Jindal did not respond Thursday to four requests for comment about the policy.

Jindal’s press secretary, Frank Collins, wrote in an email, “We’re against discrimination, but we don’t believe in special protections or rights.”

State Superintendent of Education John White also did not respond to a request for comment. His spokeswoman, Rene Greer, wrote in an email: “The Department is reviewing the bill in relation to its current charter authorization process.”

And this from Five Preposterous but Persistent Conservative Myths in Nation of Change, Myth #2,

2. Charter Schools are the Answer

Free-market adherents have a lot of people believing that the public school system needs to be ‘saved’ by charter schools. That belief is not supported by the facts. A Stanford University study “reveals in unmistakable terms that, in the aggregate, charter students are not faring as well as their traditional public school counterparts.”

A Department of Education study found that “On average, charter middle schools that hold lotteries are neither more nor less successful than traditional public schools in improving student achievement, behavior, and school progress.”

Charter schools also take money away from the public system. For example, the Los Angeles Unified School District loses nearly $7,000 in state money for each student who transfers to a charter. In Florida, the entire $55 million budgeted in 2011 for school maintenance went to charters.
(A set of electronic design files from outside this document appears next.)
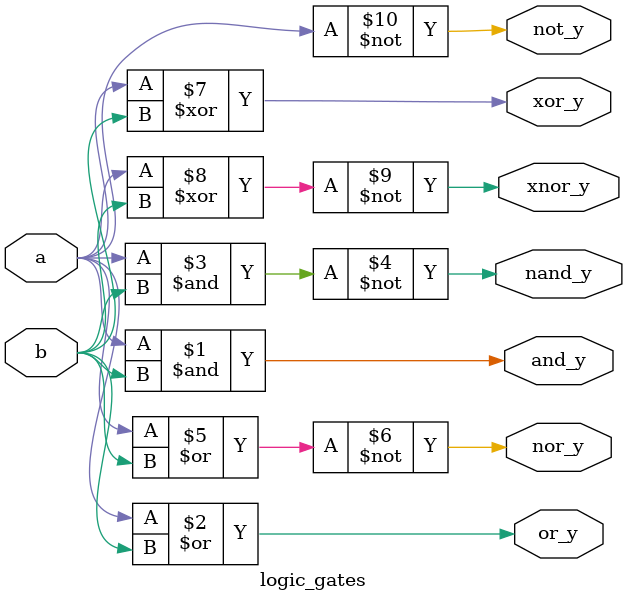
<source format=v>
`timescale 1ns/1ps

module logic_gates (
    input a,b,
    output and_y, or_y, not_y, nand_y, nor_y, xor_y, xnor_y //cant use reg over here like i did in behavioural. reg just throwd me an error.
    );

    and andgate(and_y, a, b);
    or orgate(or_y, a, b);
    not notgate(not_y, a);
    nand nandgate(nand_y, a, b);
    nor norgate(nor_y, a, b);
    xor xorgate(xor_y, a, b);
    xnor xnorgate(xnor_y, a, b);
endmodule

// this kinda got on my nerve cz... i didnt know i couldnt use "reg" for the output....i guess i should have used "wire" or just leave it as it is


</source>
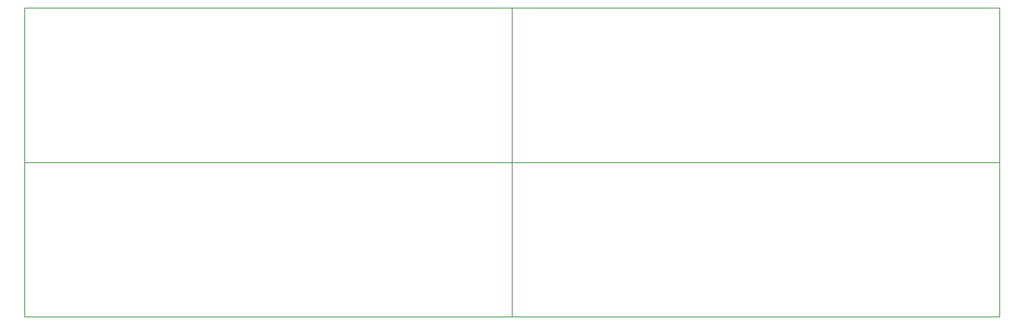
<source format=gm1>
G04*
G04 #@! TF.GenerationSoftware,Altium Limited,Altium Designer,21.6.4 (81)*
G04*
G04 Layer_Color=12040119*
%FSLAX25Y25*%
%MOIN*%
G70*
G04*
G04 #@! TF.SameCoordinates,3D6B76B5-807D-490A-A4E0-8169CAFFE717*
G04*
G04*
G04 #@! TF.FilePolarity,Positive*
G04*
G01*
G75*
%ADD49C,0.00500*%
G54D49*
X421260Y133858D02*
Y0D01*
X842520D02*
X421260D01*
X842520Y133858D02*
X421260D01*
X842520D02*
Y0D01*
X421260Y267717D02*
Y133858D01*
X842520D02*
X421260D01*
X842520Y267717D02*
X421260D01*
X842520D02*
Y133858D01*
X421260Y0D02*
Y133858D01*
X0D02*
X421260D01*
X0Y0D02*
X421260D01*
X0D02*
Y133858D01*
X421260D02*
Y267717D01*
X0D02*
X421260D01*
X0Y133858D02*
X421260D01*
X0D02*
Y267717D01*
M02*

</source>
Governors in several states plan to direct money to schools that serve upper-middle-income families.

Furthermore, charter school teachers have fewer years of experience and a higher turnover rate, and according to one study were less likely to be certified.

There are more examples that come to my attention everyday that there was a very faulty basis for the establishment of charter schools in this country and when something is built on a weak foundation, it will fail and crumble.

Let’s not allow that to happen in our state.


2 comments on “This is why we don’t want charter schools: Louisiana proposed bill allows discrimination

  1. seattleducation2011
    April 6, 2012

    Thank you for the link.


  2. Anonymous
    April 6, 2012

    I find it interesting that you do not have a link to SB 217.
    Please point to the section that has language discriminating against a student’s sexual orientation.